Amid the hustle and bustle of the Paris 1889 Universal Exposition, workers discover the mutilated corpse of a popular model and Moulin Rouge Can-Can dancer in a Montmartre sewer. Hysterical rumors swirl that Jack the Ripper has crossed the Channel, and Inspector Achille Lefebvre enters the Parisian underworld to track down the brutal killer. His suspects are the artist Toulouse-Lautrec; Jojo, an acrobat at the Circus Fernando, and Sir Henry Collingwood, a mysterious English gynecologist and amateur artist.

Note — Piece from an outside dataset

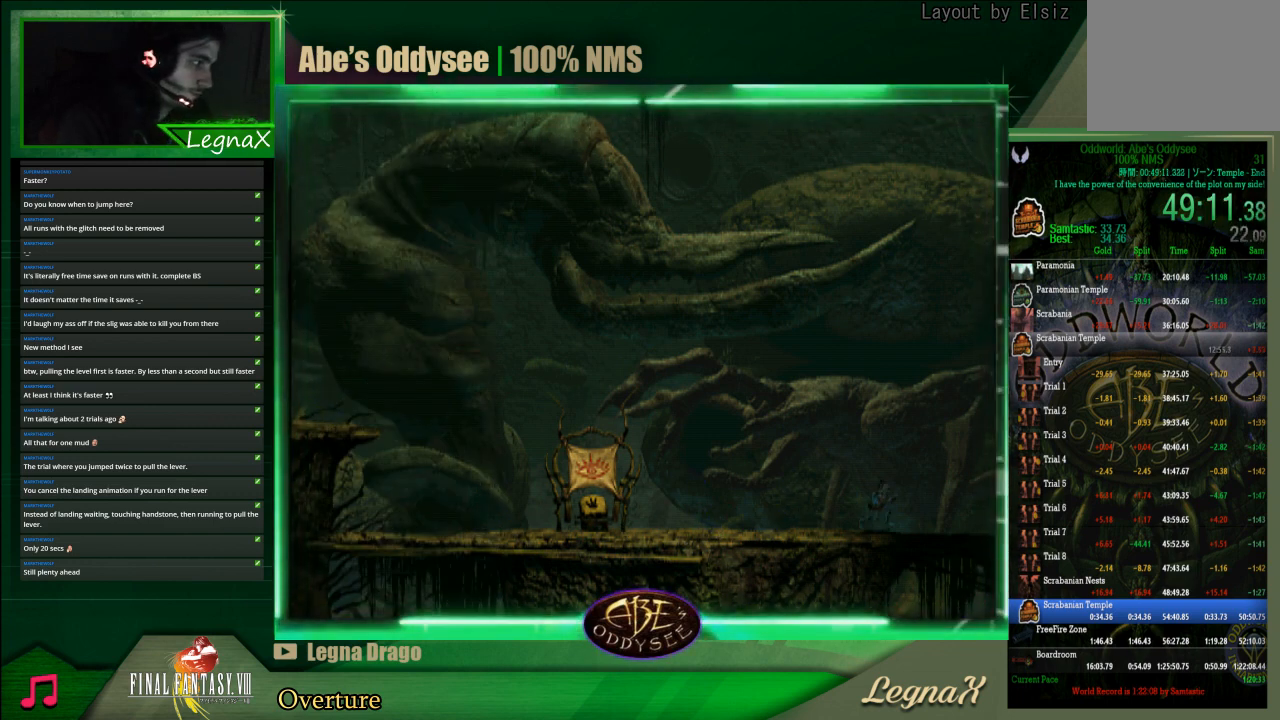
{"buttons": ["R1"], "left_stick": "right", "events": []}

Pioneering the as-yet-untried system of fingerprint detection and using cutting edge forensics, including crime scene photography, anthropometry, pathology, and laboratory analysis, Achille attempts to separate the innocent from the guilty. But he must work quickly before the “Paris Ripper” strikes again.
PUBLISHERS WEEKLY
Has Jack the Ripper crossed the Channel? Insp. Achille Lefebvre, "a fervent advocate for scientific methods of detection," tries to find out in this uneven mystery from Inbinder (Confessions of the Creature). Early in the morning of October 15, 1889, two Paris night soil collectors fish a female torso out of a Montmartre cesspool. The victim is later identified as a can-can dancer at the Moulin Rouge who disappeared a few days earlier. The savagery of the killing raises fears that the Ripper has resumed his slaughter of women and increases the pressure on Lefebvre. The autopsy reveals the dancer had undergone a recent procedure that casts suspicion on an eminent surgeon, while a small shoe print at the scene of the body's discovery may be that of artist Toulouse-Lautrec, who lives in Montmartre. Plenty of precise period detail helps drive the plot toward a resolution that will disappoint even readers who have been engaged until then.